E alguns dos projetos que utilizam o software globalmente são o Jeep Grand Cherokee, Jeep Wrangler, Chrysler Pacifica, Dodge Durango, Dodge Hornet, RAM 1500, entre outros. Na América do Sul, os softwares estão no Jeep Renegade, Jeep Compass, Jeep Commander, Fiat Toro, RAM Rampage, entre outros.
Stellantis abre espaço para mulheres
A engenheira paraibana Isabelle Maia é uma das coordenadoras do time de desenvolvimento de software no centro de tecnologia da Stellantis, no Recife. Ela chefia uma equipe de 23 pessoas que tem 24% de mulheres. “Estamos mudando esta realidade. A empresa faz alguns programas neste sentido”, conta. A Stellantis desenvolve um programa para que mais mulheres ocupem a liderança nas suas equipes.

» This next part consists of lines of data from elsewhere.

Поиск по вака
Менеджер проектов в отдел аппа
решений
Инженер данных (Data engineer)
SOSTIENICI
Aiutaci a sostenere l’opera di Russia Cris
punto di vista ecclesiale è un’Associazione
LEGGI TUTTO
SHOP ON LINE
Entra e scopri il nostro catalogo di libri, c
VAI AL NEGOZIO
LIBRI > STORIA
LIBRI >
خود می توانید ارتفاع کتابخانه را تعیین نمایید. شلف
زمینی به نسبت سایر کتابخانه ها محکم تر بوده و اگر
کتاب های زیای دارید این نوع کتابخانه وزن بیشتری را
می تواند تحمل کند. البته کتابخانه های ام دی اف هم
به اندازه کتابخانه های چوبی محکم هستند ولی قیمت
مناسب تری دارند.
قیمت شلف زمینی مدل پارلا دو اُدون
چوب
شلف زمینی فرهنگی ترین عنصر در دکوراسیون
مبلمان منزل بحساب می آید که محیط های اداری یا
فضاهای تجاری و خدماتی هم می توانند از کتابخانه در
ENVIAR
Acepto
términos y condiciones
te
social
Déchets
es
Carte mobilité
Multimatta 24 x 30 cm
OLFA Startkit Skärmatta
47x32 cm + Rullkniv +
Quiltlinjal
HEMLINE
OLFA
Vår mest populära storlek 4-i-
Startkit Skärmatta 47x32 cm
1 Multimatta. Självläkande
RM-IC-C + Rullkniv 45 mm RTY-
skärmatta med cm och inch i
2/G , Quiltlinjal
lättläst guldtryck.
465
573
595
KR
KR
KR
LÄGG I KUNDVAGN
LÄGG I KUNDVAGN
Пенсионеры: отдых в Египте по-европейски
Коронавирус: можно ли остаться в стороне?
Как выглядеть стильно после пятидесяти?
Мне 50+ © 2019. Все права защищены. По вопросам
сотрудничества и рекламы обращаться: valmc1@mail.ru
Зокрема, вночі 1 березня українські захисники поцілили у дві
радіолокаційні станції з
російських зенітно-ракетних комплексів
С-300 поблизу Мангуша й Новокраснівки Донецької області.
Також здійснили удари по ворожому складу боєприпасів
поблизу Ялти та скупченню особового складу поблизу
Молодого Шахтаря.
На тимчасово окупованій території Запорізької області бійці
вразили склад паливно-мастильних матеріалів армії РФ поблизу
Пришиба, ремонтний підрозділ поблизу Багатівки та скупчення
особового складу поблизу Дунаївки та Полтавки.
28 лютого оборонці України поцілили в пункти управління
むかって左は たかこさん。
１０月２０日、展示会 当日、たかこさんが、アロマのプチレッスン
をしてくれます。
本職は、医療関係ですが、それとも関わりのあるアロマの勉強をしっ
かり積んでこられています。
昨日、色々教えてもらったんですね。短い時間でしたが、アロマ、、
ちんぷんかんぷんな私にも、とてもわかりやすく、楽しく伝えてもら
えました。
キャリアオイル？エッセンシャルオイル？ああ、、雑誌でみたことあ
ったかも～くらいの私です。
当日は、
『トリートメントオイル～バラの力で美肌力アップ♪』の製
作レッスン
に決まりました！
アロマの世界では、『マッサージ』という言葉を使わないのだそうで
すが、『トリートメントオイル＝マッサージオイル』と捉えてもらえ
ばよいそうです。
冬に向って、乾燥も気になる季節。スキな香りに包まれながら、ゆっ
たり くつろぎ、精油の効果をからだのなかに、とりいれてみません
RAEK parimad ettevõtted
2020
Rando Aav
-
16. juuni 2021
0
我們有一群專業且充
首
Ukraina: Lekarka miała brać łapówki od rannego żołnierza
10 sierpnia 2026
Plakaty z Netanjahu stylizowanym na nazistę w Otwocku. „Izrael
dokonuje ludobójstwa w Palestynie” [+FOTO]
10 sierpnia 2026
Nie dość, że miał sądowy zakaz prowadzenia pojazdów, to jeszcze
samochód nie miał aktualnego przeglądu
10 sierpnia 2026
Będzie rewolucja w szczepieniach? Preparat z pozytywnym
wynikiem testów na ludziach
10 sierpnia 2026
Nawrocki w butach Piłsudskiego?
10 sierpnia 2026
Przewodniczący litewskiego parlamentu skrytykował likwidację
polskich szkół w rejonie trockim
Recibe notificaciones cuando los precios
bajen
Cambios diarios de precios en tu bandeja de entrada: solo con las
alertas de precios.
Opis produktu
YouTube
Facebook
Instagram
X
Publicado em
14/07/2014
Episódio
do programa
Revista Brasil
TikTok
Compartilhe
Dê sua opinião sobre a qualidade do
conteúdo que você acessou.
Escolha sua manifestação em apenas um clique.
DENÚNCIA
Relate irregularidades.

No entanto, o mundo na área das engenharias e da tecnologia ainda é um ambiente bastante masculino. “Em vários cursos da universidade, era a única mulher da turma”, diz Isabelle, acrescentando que trabalhando “na área, nunca sentiu nada diferente por ser mulher. Não percebi preconceito, nem ninguém duvidando da minha capacidade por ser mulher”.
Há seis anos na empresa, o contato dela com a Stellantis começou quando Isabelle estava cursando um mestrado na Universidade Federal de Campina Grande. Ela e outros cinco estudantes foram selecionados para um programa de trainee de desenvolvimento de software de propulsão no centro de tecnologia da empresa em Auburn Hills – Michigan, EUA – em parceria com a Universidade de Oakland e a Stellantis. “Durante sete meses, participei de um treinamento no processo de desenvolvimento de software e ferramentas utilizadas pela empresa e, ao mesmo tempo, como parte desse programa, tínhamos disciplinas de mestrado na universidade americana. Fui lá para aprender”, lembra.
Depois do treinamento, ocorreu a contratação e Isabelle morou no Recife por dois anos. O time dela trabalha em regime de home office com idas pontuais ao escritório no Recife. Com a nova configuração de trabalho, ela voltou a morar em João Pessoa, casou-se e está grávida de seis meses.